Companies in tax loss – which are most crucial to innovation – were particularly disadvantaged to the extent they were too large to access the Tax Offset, because anti-avoidance measures meant the natural attractiveness of tax losses to an acquirer often could not be exploited. The Report acknowledged that while such anti-avoidance measures are necessary, such measures have a dampening effect on investment in start-up companies.

Finally, the Report notes that even if eligibility criteria are met, it may not positively influence firms’ behaviour. The Concession is accounted for “below the line” and so does not factor sufficiently into decision-making, reducing the impact that the Concession can have on decisions relating to R&D expenditure. Further, delays in accessing the benefits have an adverse impact firms’ behaviour – paying benefits in the year post-expenditure may not be soon enough to positively influence behaviour.

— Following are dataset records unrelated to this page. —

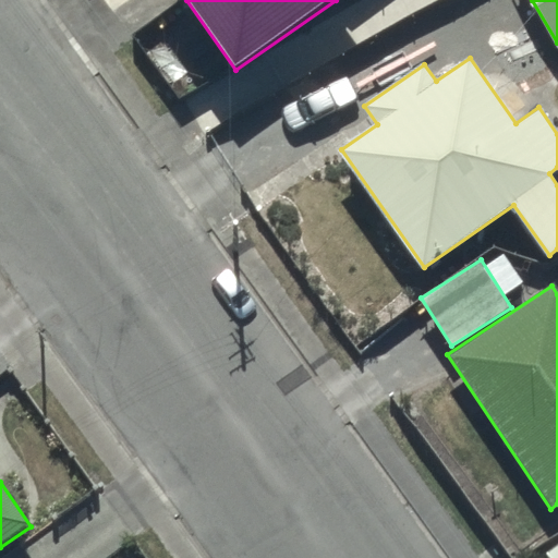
[(557,557),(557,544),(545,554),(547,557),(557,557)]
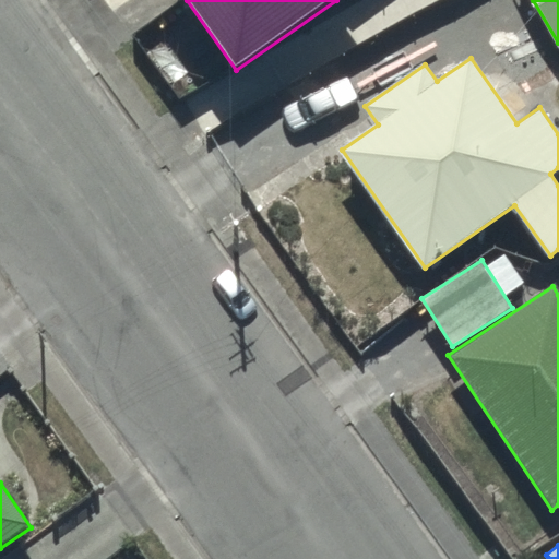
All buildings are outlined.
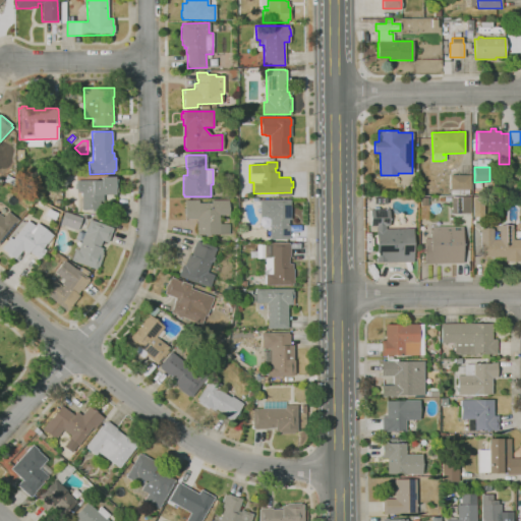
[(468,194),(450,194),(450,189),(449,189),(449,175),(470,175),(470,190),(468,190),(468,194)]
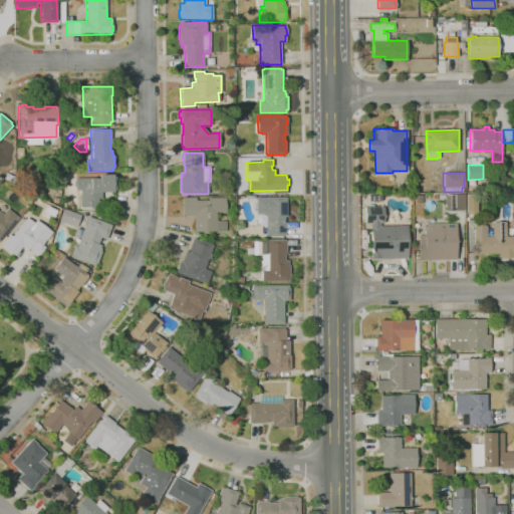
[(99,175),(112,175),(112,177),(114,177),(114,190),(112,190),(112,192),(101,192),(101,199),(98,198),(98,207),(80,207),(80,190),(75,190),(75,178),(99,178),(99,175)]
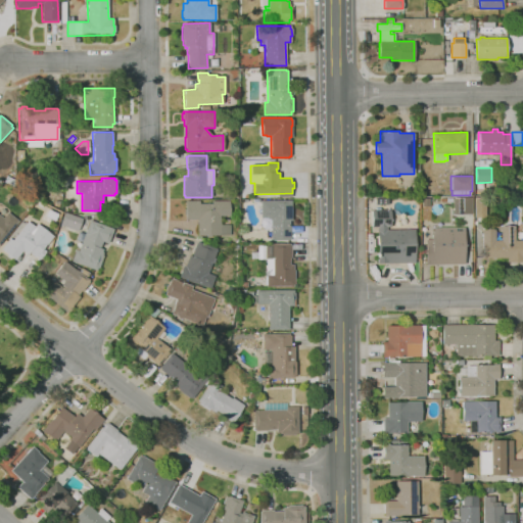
[(453,215),(453,202),(446,202),(446,198),(471,197),(471,215),(453,215)]
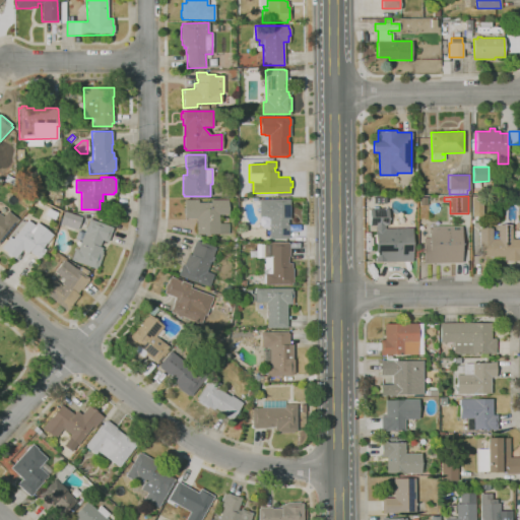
[(471,215),(480,215),(480,197),(471,196),(471,215)]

Instead, the Report proposes:

  • a non-refundable tax credit of 40% to support all R&D activity undertaken in Australia; and
  • a refundable 50% tax credit for smaller firms (with a tenfold increase in what is considered a small firm – from $5 million to $50 million),
    which in each case apply to any research activity carried out in Australia, regardless of firm ownership.
A tax credit is accounted for “above the line” in firm budgets and so will have a more direct effect on firms’ decision-making. The simpler rules will also make it easier for firms’ to assess the impact of the credit, and take appropriate decisions.
The Report emphasises that tax-based entitlement measures are not suited to supporting large joint or collaborative projects and that additional programs more directly suited to these areas be maintained.

Scope of R&D activities
The Report notes that the scope of R&D supported by tax-based incentive schemes should be broadened beyond R&D entailing substantial technical risk. If it is impractical to do this with either the Concession or the tax credit, alternative programs should be developed. Specific recommendations include:

  • R&D on open source programs should qualify for the multiple sale test and potentially benefit from relaxed requirements in relation to the degree of “technical risk” required, since development of open source software generates clear spillovers for the rest of the community;
  • the ability of “whole of mine” and similar claims to access the Concession, or the proposed credit, should be constrained.
Recommendations
In summary, the Report calls for:

  • a return to a classical tax system with a lower corporate tax rate and the abolition of dividend imputation;
  • changing the incentive system from a tax deduction to a tax credit – specifically a 40% non-refundable credit available to large firms and a 50% refundable tax credit available to small firms, redefined to be firms with turnover under $50 million;
  • all R&D undertaken in Australia which meets relevant definitions be eligible for the tax credit;
  • further work should be undertaken to determine the feasibility of expanding the scope of R&D eligible for the tax credit; and
  • managing the timing of payment of the tax credit (but having regard to the likely benefit versus the administrative and compliance costs and the need to manage risk).

1 comment:

John Haining, Director - Innovation Services said...

Welcome to the conversation on "Venturous Australia". I have chosen this post to reply to as it conincides nicely with our business domain: R&D tax concessions and grants.

I look forward to hearing more of what Gilbert + Tobin has to say on the subject of innovation and the role provider firms can play as part of the National Innovation System.